Ghana’s purchase of 300 diesel buses this week risks undermining its Paris Agreement commitments and deterring climate finance at a pivotal moment for green investment mobilisation.
The first batch of 100 Isuzu-manufactured 29-seater buses has arrived for state operators Metro Mass Transit (MMT) and the State Transport Corporation (STC), with two further deliveries of 100 each scheduled for August and November. The procurement is designed to ease commuter pressure on high-traffic corridors.
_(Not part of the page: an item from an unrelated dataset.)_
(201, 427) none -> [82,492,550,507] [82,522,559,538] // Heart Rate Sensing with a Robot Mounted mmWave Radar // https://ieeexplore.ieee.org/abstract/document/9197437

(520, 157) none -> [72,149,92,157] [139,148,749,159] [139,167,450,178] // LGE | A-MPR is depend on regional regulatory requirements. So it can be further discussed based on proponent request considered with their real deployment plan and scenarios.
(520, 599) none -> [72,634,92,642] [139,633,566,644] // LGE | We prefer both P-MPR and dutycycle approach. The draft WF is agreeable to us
But it arrives as Ghana actively pursues international funding for its clean energy transition.
The country’s updated Nationally Determined Contributions (NDCs) under the Paris Agreement identify electric mobility as a primary pathway for cutting transport emissions, improving urban air quality and reducing the health burden of pollution. The National Energy Transition Plan (NETP), covering 2022 to 2070, places transport sector reform at the centre of the country’s net-zero strategy.
Procuring 300 internal combustion engine (ICE) buses at this scale sends a contradictory signal to the institutions that finance those commitments. Climate finance partners assess government credibility partly through alignment between stated climate goals and actual public spending decisions. Buses that will remain in operation for 10 to 15 years are precisely the category of asset those assessments scrutinise.
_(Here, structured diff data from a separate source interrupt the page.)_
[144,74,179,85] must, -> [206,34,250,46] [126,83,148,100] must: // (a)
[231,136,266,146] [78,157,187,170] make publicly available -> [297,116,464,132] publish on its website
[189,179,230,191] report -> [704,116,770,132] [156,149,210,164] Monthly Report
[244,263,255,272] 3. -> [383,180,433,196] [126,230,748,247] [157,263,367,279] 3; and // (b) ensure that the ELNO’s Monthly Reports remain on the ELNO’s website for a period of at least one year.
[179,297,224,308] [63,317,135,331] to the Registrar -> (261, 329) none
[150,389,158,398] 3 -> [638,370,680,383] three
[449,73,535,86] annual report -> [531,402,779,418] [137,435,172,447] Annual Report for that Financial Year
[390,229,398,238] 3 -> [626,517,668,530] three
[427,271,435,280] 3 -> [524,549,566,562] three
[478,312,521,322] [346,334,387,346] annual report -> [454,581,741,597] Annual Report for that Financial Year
“The credibility gap is real,” said Shika Akpaloo, Senior Project Officer at the Centre for Extractives and Development, Africa (CEDA).
She argued that credibility requires more than acknowledging the tension between immediate service delivery and long-term decarbonisation. It demands active management, including a transparent assessment of electric vehicle (EV) alternatives before committing to fossil fuel assets at scale. That assessment does not appear to have preceded this procurement.
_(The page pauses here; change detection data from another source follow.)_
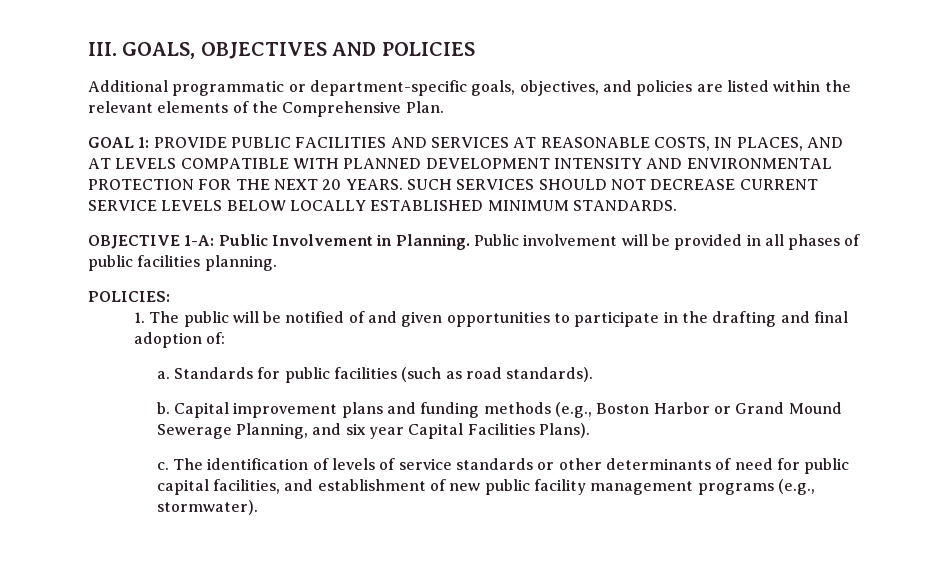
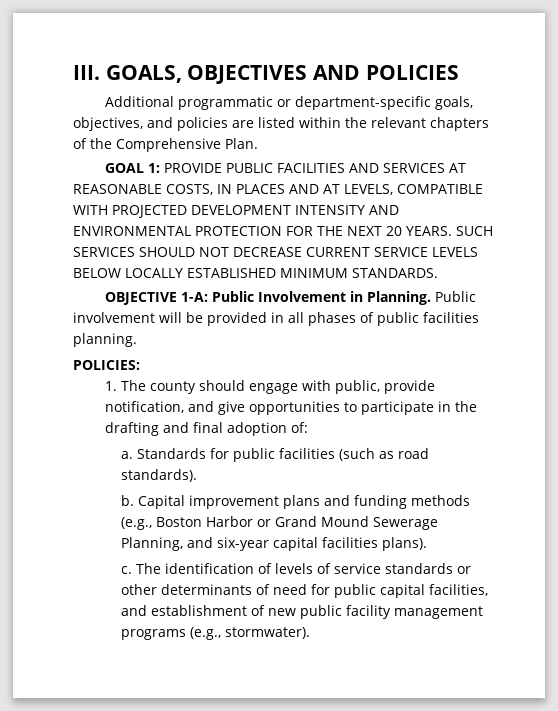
[157,101,229,113] elements -> [430,117,489,131] chapters
[736,137,803,151] PLACES, -> [236,184,285,194] PLACES
[115,158,177,169] LEVELS -> [343,184,393,195] LEVELS,
[343,158,422,169] PLANNED -> [112,205,187,218] PROJECTED
[183,311,443,327] public will be notified of and given -> [150,380,436,394] [105,401,246,415] county should engage with public, provide notification, and give
[345,423,591,439] six year Capital Facilities Plans). -> [217,537,428,551] six-year capital facilities plans).

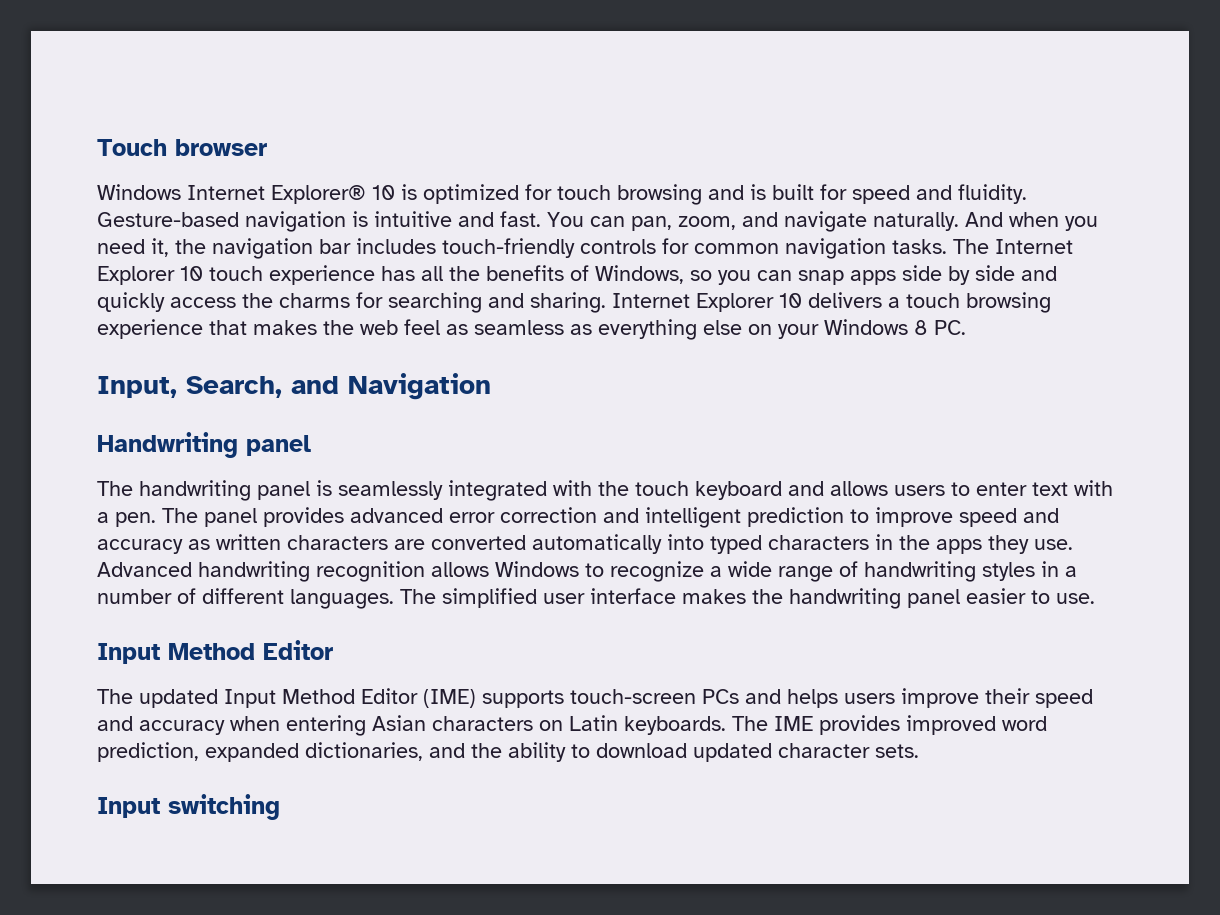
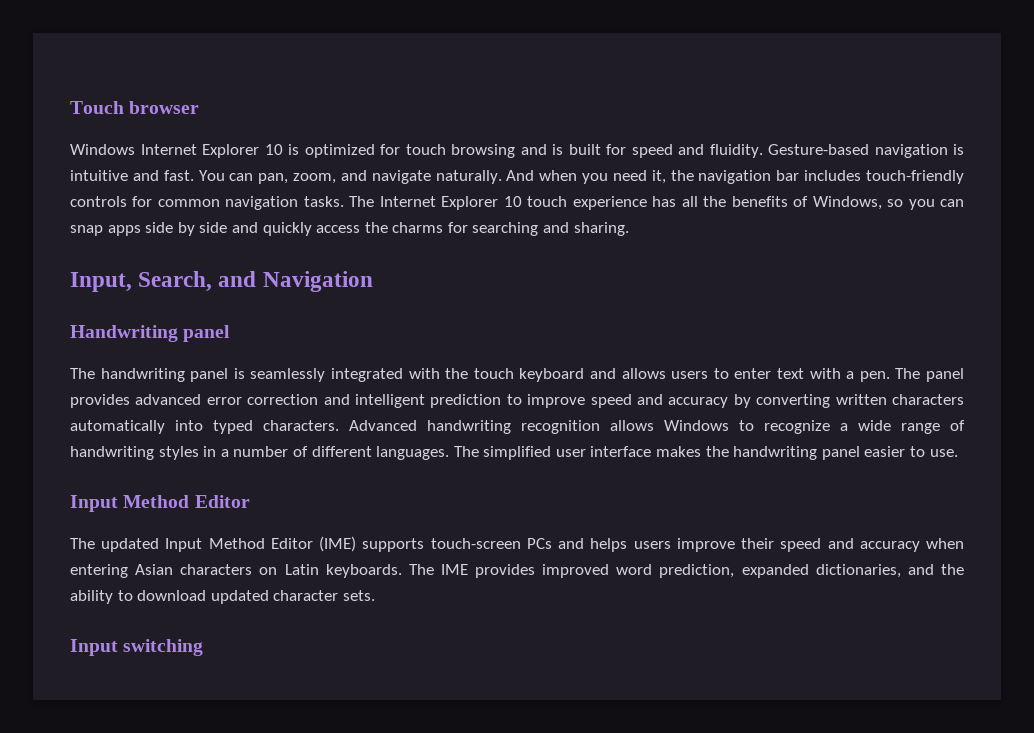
[271,185,366,204] Explorer® -> [202,144,259,158] Explorer
[612,292,1051,313] [97,319,966,340] Internet Explorer 10 delivers a touch browsing experience that makes the web feel as seamless as everything else on your Windows 8 PC. -> (629, 229) none
[188,534,1073,554] as written characters are converted automatically into typed characters in the apps they use. -> [733,394,964,408] [70,420,339,434] by converting written characters automatically into typed characters.

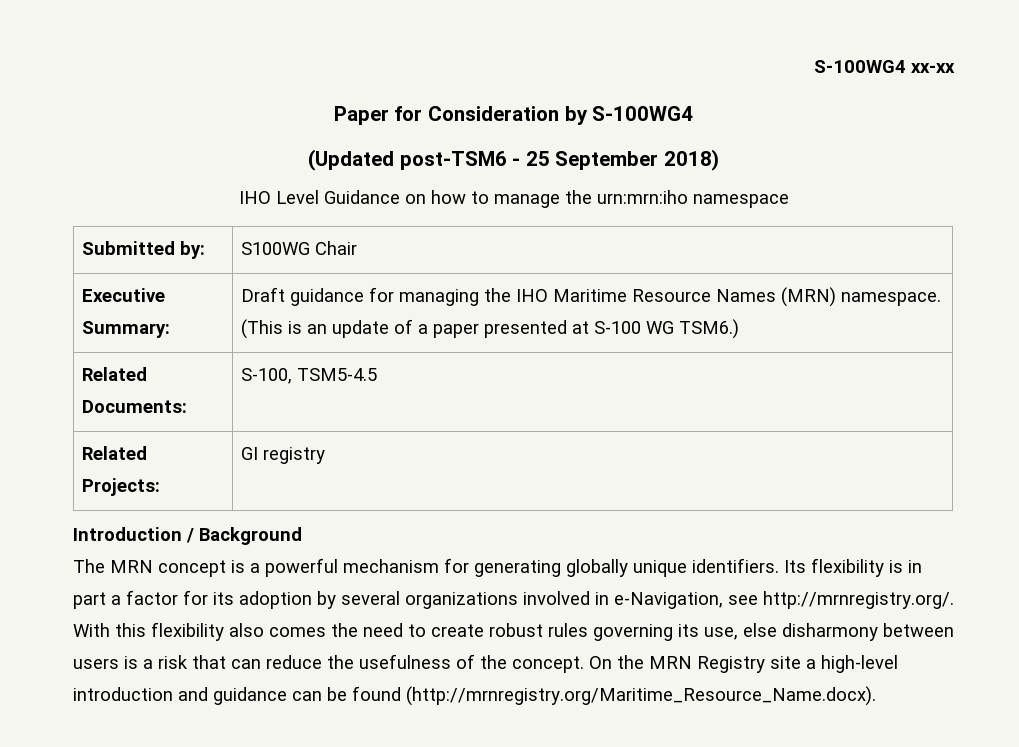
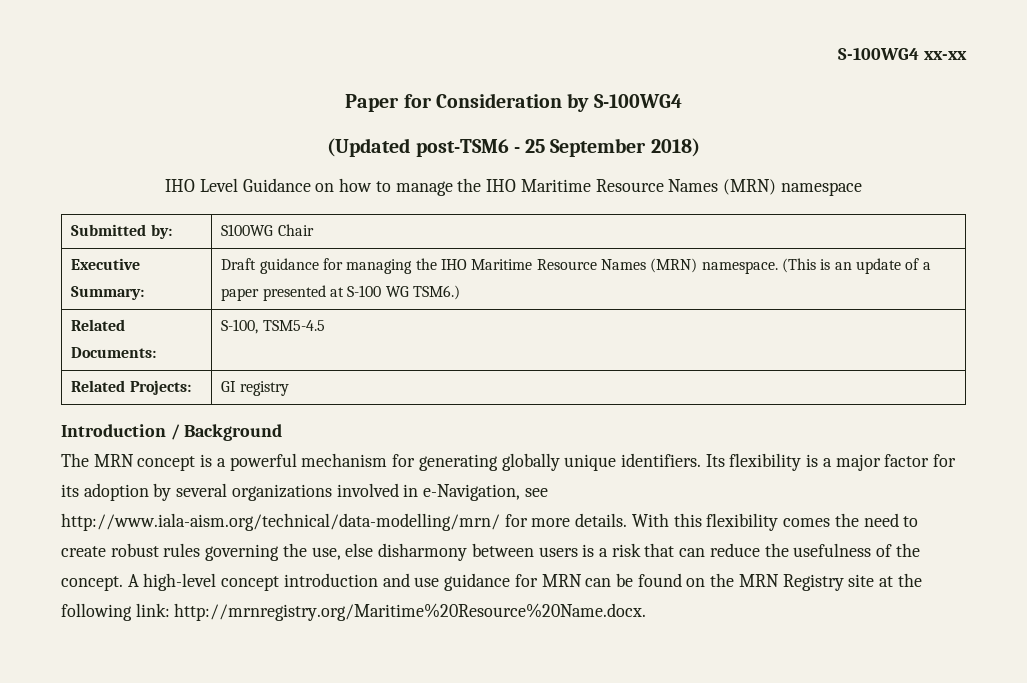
[596,190,688,204] urn:mrn:iho -> [486,179,776,195] IHO Maritime Resource Names (MRN)
[908,560,922,573] [73,592,121,609] in part a -> [822,454,881,471] a major
[763,591,954,609] http://mrnregistry.org/. -> [61,513,628,531] http://www.iala-aism.org/technical/data-modelling/mrn/ for more details.
[229,623,264,637] also -> (779, 522) none
[678,624,699,637] its -> [282,543,307,557] the
[589,655,898,673] [73,686,876,706] On the MRN Registry site a high-level introduction and guidance can be found (http://mrnregistry.org/Maritime_Resource_Name.docx). -> [127,573,922,591] [61,603,647,621] A high-level concept introduction and use guidance for MRN can be found on the MRN Registry site at the following link: http://mrnregistry.org/Maritime%20Resource%20Name.docx.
The concern extends to the private sector. When the state buys at scale, it shapes the commercial calculus for investors deciding whether to finance EV charging infrastructure, local bus assembly capacity or battery supply chains in Ghana. A sustained government preference for diesel signals limited near-term demand for the ecosystem that electric mobility requires to grow.
Ghana’s EV policy, introduced in 2023, targets 35 percent EV penetration in new vehicle sales and 60 percent electrification of the government fleet by 2035. Buses introduced now will still be in service well past that deadline, competing for fiscal resources and institutional focus with the EV investments the policy envisions.
The Ministry of Energy and Green Transition has defended the procurement as a necessary short-term response to urgent commuter demand, noting that the energy transition is envisioned over a long horizon. Officials argue that modern fossil fuel assets, balanced against investments in renewable energy, can converge toward net-zero emissions over time.
That argument does not resolve the sequencing problem. Kenya, Rwanda and India have each demonstrated that public transport electrification can advance rapidly when procurement policy and targeted financing align. For Ghana, the central question is no longer whether the transition is desirable. It is whether the decisions being made today are building or quietly eroding the foundation for it.